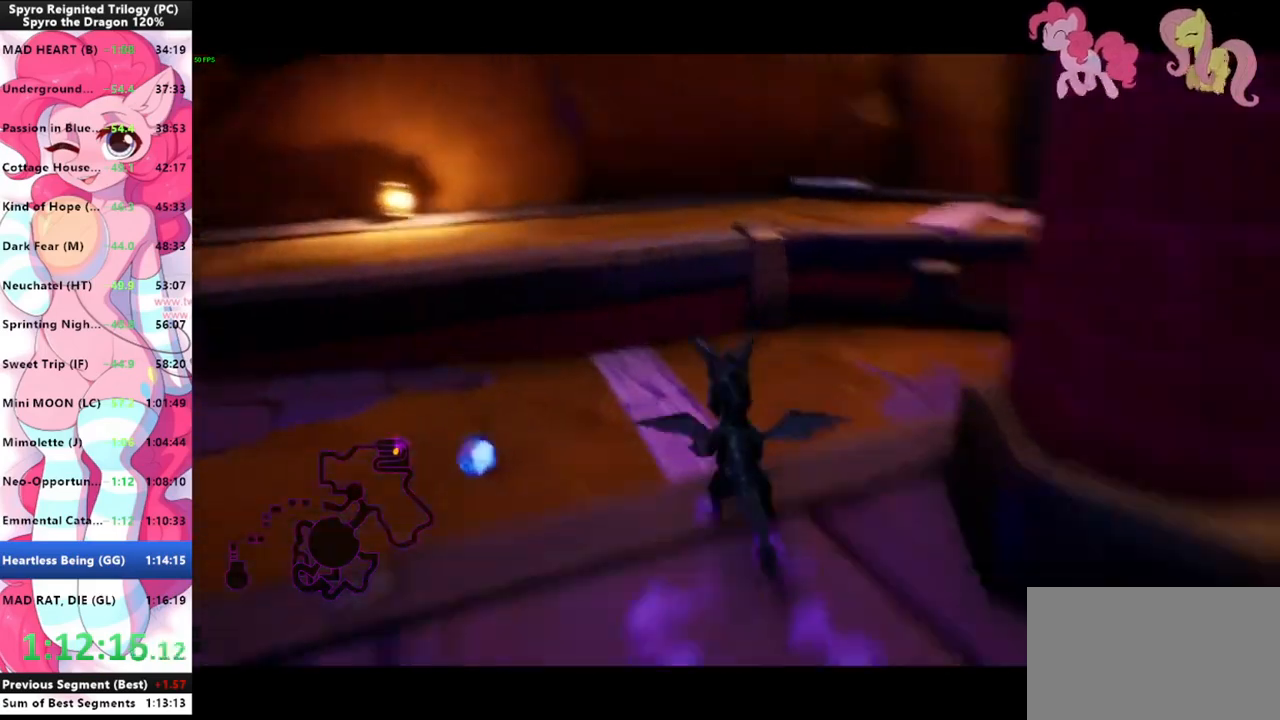
{"keys": ["a", "shift"], "mouse": [], "mouse_move": "left", "events": [[100, "a", "down"], [100, "shift", "up"], [133, "w", "up"], [400, "shift", "down"]]}
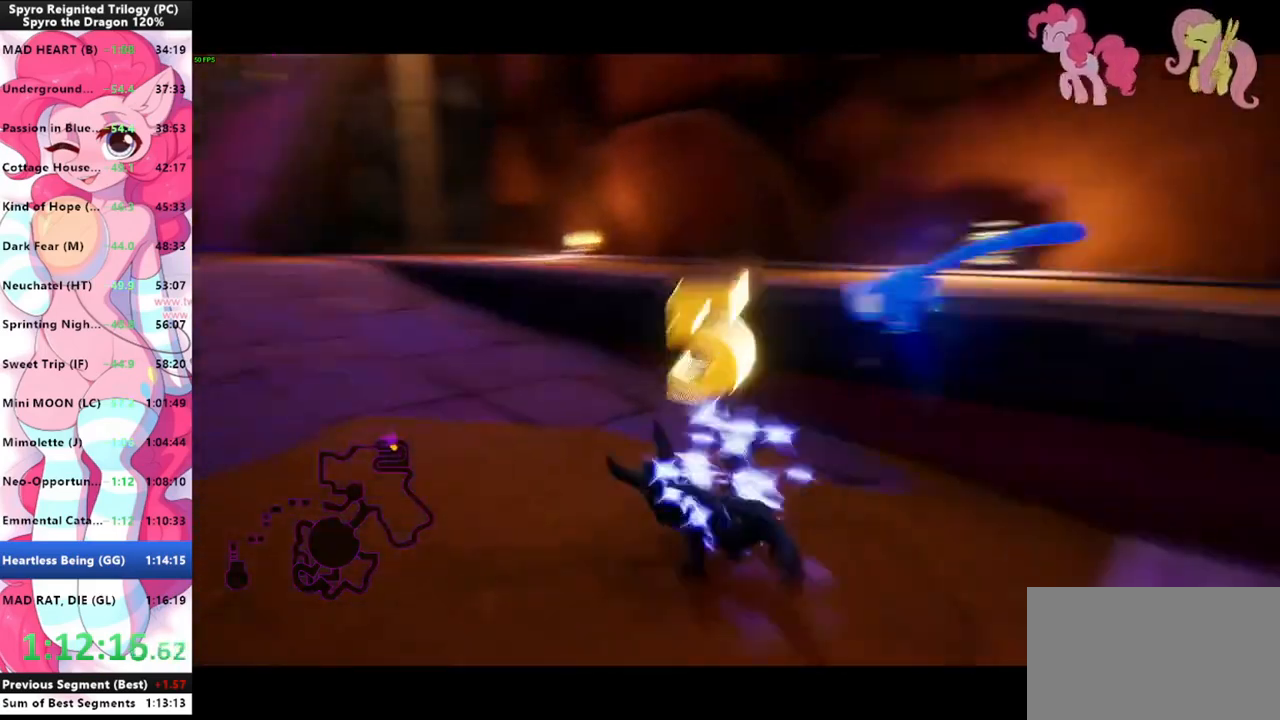
{"keys": ["shift"], "mouse": [], "mouse_move": "still", "events": [[100, "a", "up"]]}
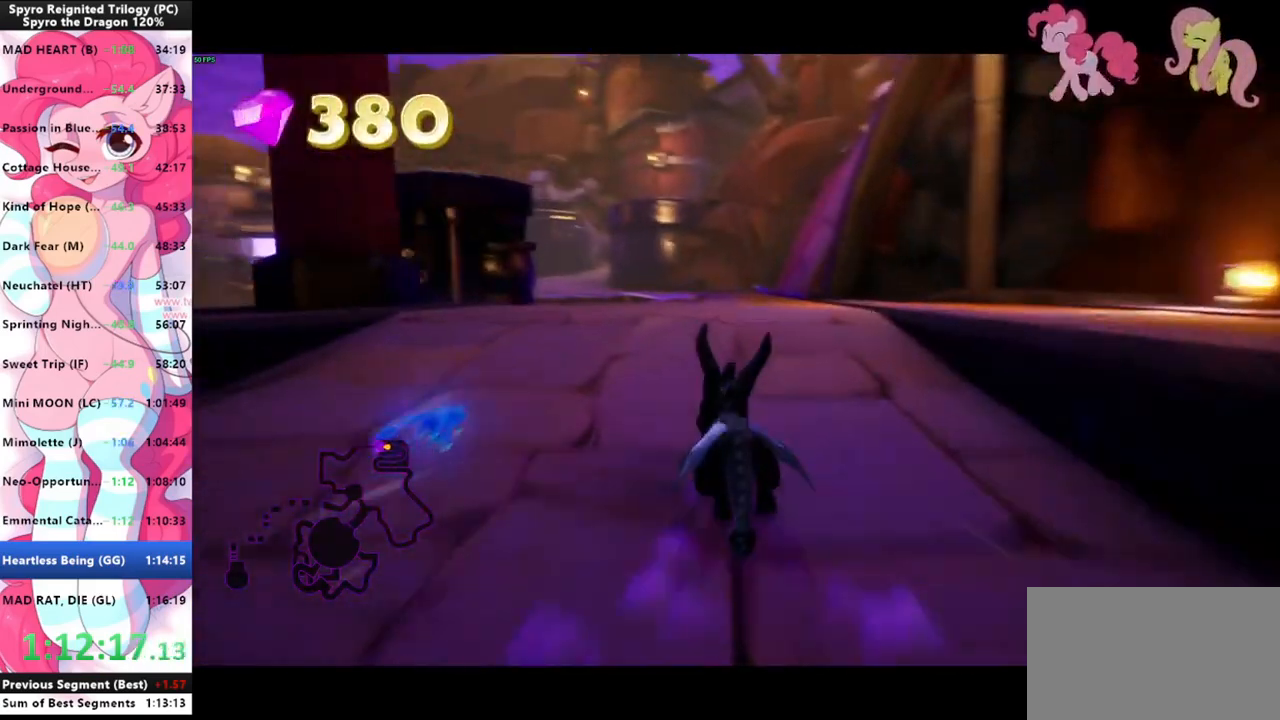
{"keys": ["shift"], "mouse": [], "mouse_move": "still", "events": []}
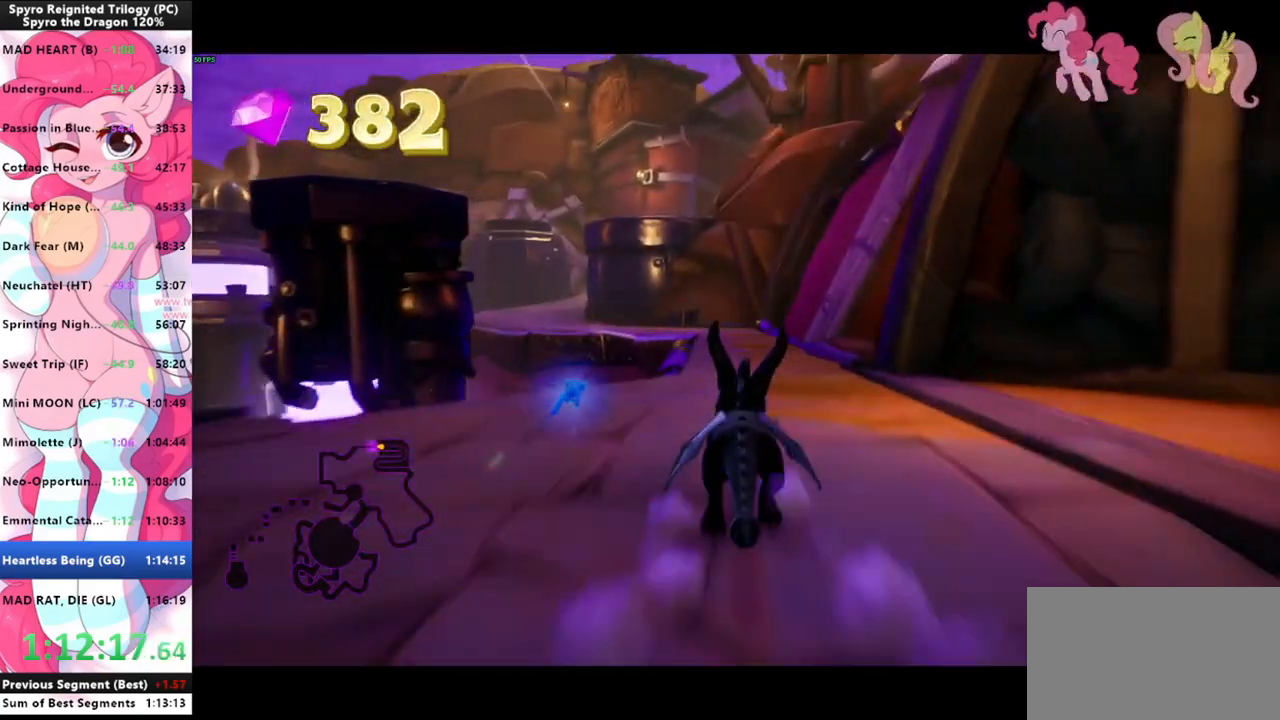
{"keys": ["shift"], "mouse": [], "mouse_move": "still", "events": []}
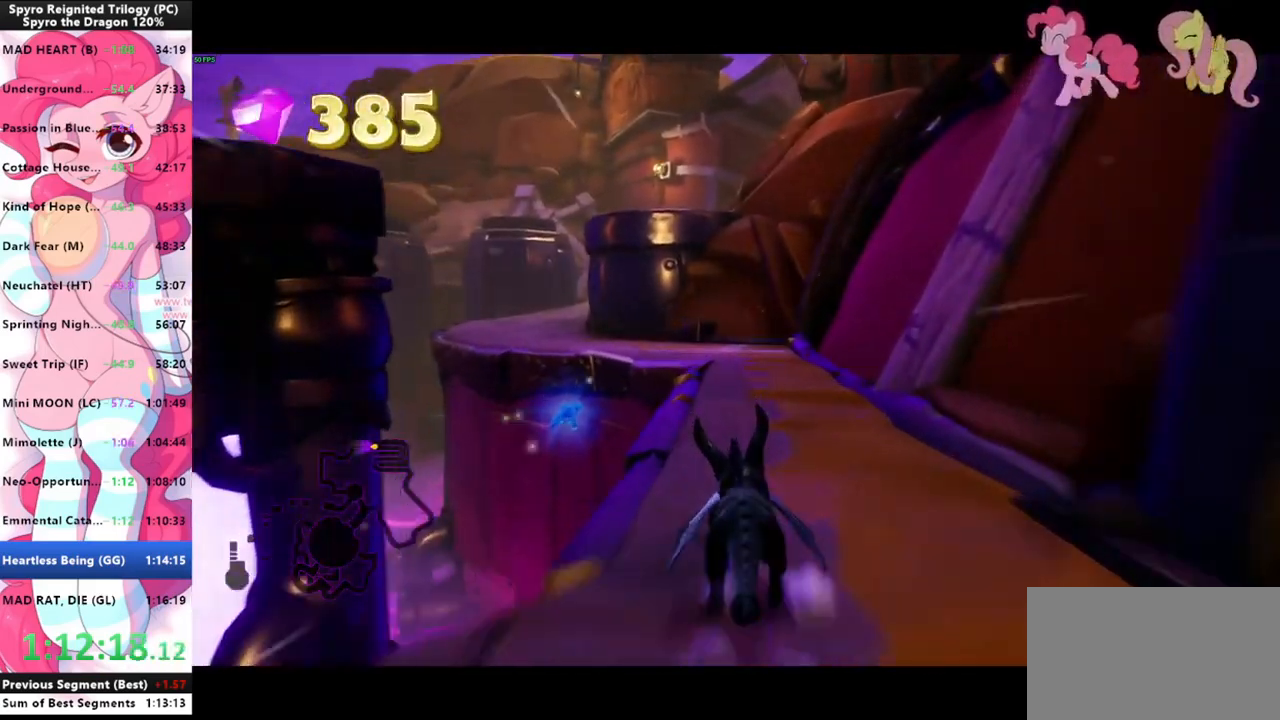
{"keys": ["shift"], "mouse": [], "mouse_move": "still", "events": []}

■ ■ ■

| PROBLEM DETAILS |
If a record contains a picture, omit the picture and repeat everything else exactly.

| ANSWER TO THE EXERCISE |
{"keys": ["a", "shift"], "mouse": [], "mouse_move": "left", "events": [[100, "a", "down"], [100, "shift", "up"], [133, "w", "up"], [400, "shift", "down"]]}
{"keys": ["shift"], "mouse": [], "mouse_move": "still", "events": [[100, "a", "up"]]}
{"keys": ["shift"], "mouse": [], "mouse_move": "still", "events": []}
{"keys": ["shift"], "mouse": [], "mouse_move": "still", "events": []}
{"keys": ["shift"], "mouse": [], "mouse_move": "still", "events": []}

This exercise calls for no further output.